Research Groups

The Fitzgerald Lab

Rebecca Fitzgerald’s lab focuses on understanding the earliest molecular steps in the development of oesophago-gastric cancer and applying this knowledge to develop and evaluate new diagnostic tests.  

One major breakthrough of the group has been the development of the Cytosponge, currently being validated in a large-scale (9,000 patients) UK clinical trial, as well as US trials. This promises to be a low-cost, non-invasive means of detecting Barrett’s Oesophagus, a pre-cancerous condition which can precede oesophageal cancer. Importantly the trial is also testing whether the tool can be used effectively in a primary care setting.

A case study of the Cytosponge may be read here.

The Bohndiek Lab

Sarah Bohndiek’s Vision Lab develops novel imaging approaches for early cancer detection and evaluation of disease prognosis. We exploit low cost optical imaging modalities with potential for widespread deployment in future surveillance programmes. We are also apply our imaging methods in cancer models to explore the role of the tumour microenvironment in cancer development.

The Muñoz-Espín Lab

Daniel Muñoz-Espín’s lab works on the interface between cellular senescence, plasticity and the fundamental processes and mechanisms that lie at the origin of cancer. We are also developing novel tools and nano-devices for cancer diagnosis and therapy.

The Blundell Lab

Jamie Blundell’s lab works on understanding how mutant clones arise, expand and compete in our tissues as we age. Focusing predominantly on blood, we use novel genetic lineage tracking tools and deep sequencing of longitudinal samples to identify mutant clones which are under strong positive selection. Such clones are implicated in early cancer and thus are candidates for improved cancer detection.

The Massie Lab: Uro-oncology early detection lab

Using genetic and epigenetic alterations found in early prostate cancer Charlie Massie's uro-oncology early detection lab will create assays for sensitive detection and quantification of cell-free tumour DNA and develop molecular prognostic scores to help stratify early stage prostate tumours.  More accurate risk stratification will spare men with indolent disease from the risks of unnecessary over treatment, and allow more targeted interventions in men with high-risk disease.

Activity list:
- 1) Update the research groups text from the words "The Massie Lab: Uro-oncology" through "with high-risk disease.", replacing "cell-free tumour DNA" with "circulating tumour DNA".
- 2) Answer these questions from the research groups text:
(a) How many patients are in the large-scale UK clinical trial of the Cytosponge?
(b) Which tissue does the Blundell lab predominantly focus on?
(c) Whose lab is called the Vision Lab?
- 3) Decide whether each statement agrees with the research groups text:
(a) The Cytosponge is being validated only in the UK.
(b) The Muñoz-Espín lab is developing nano-devices for cancer diagnosis and therapy.
(c) The Massie lab's assays are based on alterations found in early breast cancer.
These records come from a different source than the research groups text.

Records excerpted from a collection:
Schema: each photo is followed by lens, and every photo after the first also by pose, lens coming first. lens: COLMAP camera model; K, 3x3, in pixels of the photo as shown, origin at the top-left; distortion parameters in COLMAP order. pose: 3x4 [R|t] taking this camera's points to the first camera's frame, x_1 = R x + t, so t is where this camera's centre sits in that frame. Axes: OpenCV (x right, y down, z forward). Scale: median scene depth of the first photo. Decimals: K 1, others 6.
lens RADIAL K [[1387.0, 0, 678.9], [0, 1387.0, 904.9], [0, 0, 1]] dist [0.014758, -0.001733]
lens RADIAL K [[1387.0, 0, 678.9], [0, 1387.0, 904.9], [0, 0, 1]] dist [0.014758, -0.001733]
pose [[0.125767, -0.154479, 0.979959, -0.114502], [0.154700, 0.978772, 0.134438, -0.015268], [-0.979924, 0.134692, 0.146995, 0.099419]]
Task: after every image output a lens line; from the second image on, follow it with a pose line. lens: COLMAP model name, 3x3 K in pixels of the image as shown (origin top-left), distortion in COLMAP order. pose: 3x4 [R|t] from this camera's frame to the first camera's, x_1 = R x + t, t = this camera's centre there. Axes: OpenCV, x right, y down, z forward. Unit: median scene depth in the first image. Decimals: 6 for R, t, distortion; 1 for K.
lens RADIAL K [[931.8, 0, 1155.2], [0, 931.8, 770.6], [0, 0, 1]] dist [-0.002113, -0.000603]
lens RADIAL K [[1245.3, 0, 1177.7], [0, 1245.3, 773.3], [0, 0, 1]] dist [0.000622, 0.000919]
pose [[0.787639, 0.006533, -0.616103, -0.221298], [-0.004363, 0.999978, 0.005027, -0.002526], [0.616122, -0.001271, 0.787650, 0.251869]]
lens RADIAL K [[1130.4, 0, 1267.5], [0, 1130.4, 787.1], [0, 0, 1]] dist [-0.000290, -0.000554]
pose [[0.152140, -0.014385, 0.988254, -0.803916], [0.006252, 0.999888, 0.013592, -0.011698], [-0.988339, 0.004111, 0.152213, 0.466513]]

Expected results:
- 1)
The Massie Lab: Uro-oncology early detection lab

Using genetic and epigenetic alterations found in early prostate cancer Charlie Massie's uro-oncology early detection lab will create assays for sensitive detection and quantification of circulating tumour DNA and develop molecular prognostic scores to help stratify early stage prostate tumours.  More accurate risk stratification will spare men with indolent disease from the risks of unnecessary over treatment, and allow more targeted interventions in men with high-risk disease.

- 2)
(a) 9,000 patients.
(b) Blood.
(c) Sarah Bohndiek's.

- 3)
(a) No: "currently being validated in a large-scale (9,000 patients) UK clinical trial, as well as US trials"
(b) Yes: "We are also developing novel tools and nano-devices for cancer diagnosis and therapy."
(c) No: "Using genetic and epigenetic alterations found in early prostate cancer"